-- Goal --
Reproduce each line of the material below verbatim, in the same order.

-- Data supplied --
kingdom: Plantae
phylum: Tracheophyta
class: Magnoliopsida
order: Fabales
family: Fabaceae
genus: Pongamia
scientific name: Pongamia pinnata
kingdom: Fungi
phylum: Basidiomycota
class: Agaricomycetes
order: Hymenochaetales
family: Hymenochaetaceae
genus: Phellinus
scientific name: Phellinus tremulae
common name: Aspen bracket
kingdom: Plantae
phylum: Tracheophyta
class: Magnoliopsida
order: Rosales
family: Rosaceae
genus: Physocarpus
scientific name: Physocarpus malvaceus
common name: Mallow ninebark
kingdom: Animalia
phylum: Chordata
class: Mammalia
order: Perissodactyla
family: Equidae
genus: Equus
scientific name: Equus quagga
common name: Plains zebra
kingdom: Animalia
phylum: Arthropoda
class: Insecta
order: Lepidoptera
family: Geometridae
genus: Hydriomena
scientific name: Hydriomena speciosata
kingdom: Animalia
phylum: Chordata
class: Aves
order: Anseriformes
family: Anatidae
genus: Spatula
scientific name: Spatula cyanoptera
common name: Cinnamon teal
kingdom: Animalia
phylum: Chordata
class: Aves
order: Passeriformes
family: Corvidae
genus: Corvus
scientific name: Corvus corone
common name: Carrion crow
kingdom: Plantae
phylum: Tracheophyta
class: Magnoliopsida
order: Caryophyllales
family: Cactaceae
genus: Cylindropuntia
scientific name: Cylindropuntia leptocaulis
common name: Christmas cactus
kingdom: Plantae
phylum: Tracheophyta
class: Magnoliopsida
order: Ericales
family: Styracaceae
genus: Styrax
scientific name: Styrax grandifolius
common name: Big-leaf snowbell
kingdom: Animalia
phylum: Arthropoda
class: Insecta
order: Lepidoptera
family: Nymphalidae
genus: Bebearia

-- The response --
kingdom: Plantae
phylum: Tracheophyta
class: Magnoliopsida
order: Fabales
family: Fabaceae
genus: Pongamia
scientific name: Pongamia pinnata
kingdom: Fungi
phylum: Basidiomycota
class: Agaricomycetes
order: Hymenochaetales
family: Hymenochaetaceae
genus: Phellinus
scientific name: Phellinus tremulae
common name: Aspen bracket
kingdom: Plantae
phylum: Tracheophyta
class: Magnoliopsida
order: Rosales
family: Rosaceae
genus: Physocarpus
scientific name: Physocarpus malvaceus
common name: Mallow ninebark
kingdom: Animalia
phylum: Chordata
class: Mammalia
order: Perissodactyla
family: Equidae
genus: Equus
scientific name: Equus quagga
common name: Plains zebra
kingdom: Animalia
phylum: Arthropoda
class: Insecta
order: Lepidoptera
family: Geometridae
genus: Hydriomena
scientific name: Hydriomena speciosata
kingdom: Animalia
phylum: Chordata
class: Aves
order: Anseriformes
family: Anatidae
genus: Spatula
scientific name: Spatula cyanoptera
common name: Cinnamon teal
kingdom: Animalia
phylum: Chordata
class: Aves
order: Passeriformes
family: Corvidae
genus: Corvus
scientific name: Corvus corone
common name: Carrion crow
kingdom: Plantae
phylum: Tracheophyta
class: Magnoliopsida
order: Caryophyllales
family: Cactaceae
genus: Cylindropuntia
scientific name: Cylindropuntia leptocaulis
common name: Christmas cactus
kingdom: Plantae
phylum: Tracheophyta
class: Magnoliopsida
order: Ericales
family: Styracaceae
genus: Styrax
scientific name: Styrax grandifolius
common name: Big-leaf snowbell
kingdom: Animalia
phylum: Arthropoda
class: Insecta
order: Lepidoptera
family: Nymphalidae
genus: Bebearia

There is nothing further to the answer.